Dion Neutra recalls, "During the '50s we were specifying Steelbilt [steel doors], a door that still functions in my house today, at 65 years. They used bronze rollers, which have still performed without lubrication for all this time."
After the top roller, the advent of aluminum proved decisive in turning sliding doors into mass-marketable goods.
Aluminum, until the 1940s used on buildings primarily as trim, came into increased use in the late 1940s thanks to technical developments spurred by World War II. Aluminum was alloyed with other metals for greater strength, and extruded into desired shapes.
After the war, the government encouraged the use of aluminum in domestic goods because it wanted to maintain high industrial capacity of aluminum for use in future wars.
'We're Rootin' for Aluminum Windows,' an Alcoa ad promised in 1941, showing window frames in a college dorm room that sparkled as though painted with silver leaf.
An Alcoa ad five years later bragged of architectural uses for the material—entire house façades, bank grilles, skylights, revolving doors, windows, Venetian blinds. But no sliders.
But by 1953, aluminum sliders had arrived.
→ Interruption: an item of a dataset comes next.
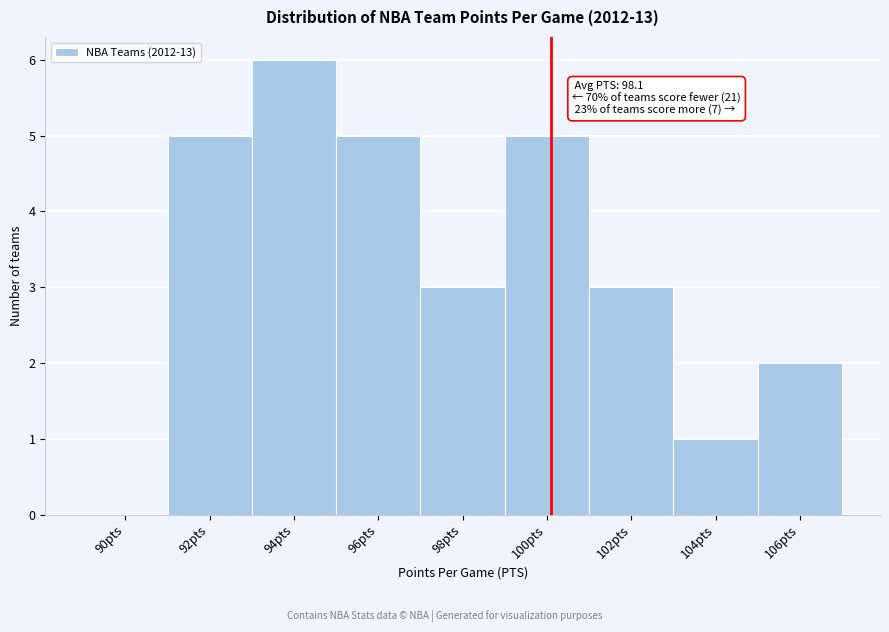

Reading left to right, what are all the values shown in this chart?

90pts=0	92pts=5	94pts=6	96pts=5	98pts=3	100pts=5	102pts=3	104pts=1	106pts=2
Ads for manufactured sliders, which had never before been seen, began popping up in the architectural magazines, often several per issue.
"[Aluminum] was more affordable than steel because it was an extrudable product," says Neal Anderson of Arcadia, who says Arcadia was the first to produce such doors, and compares the process of extrusion to shoving Play-Doh through forms to produce desired shapes.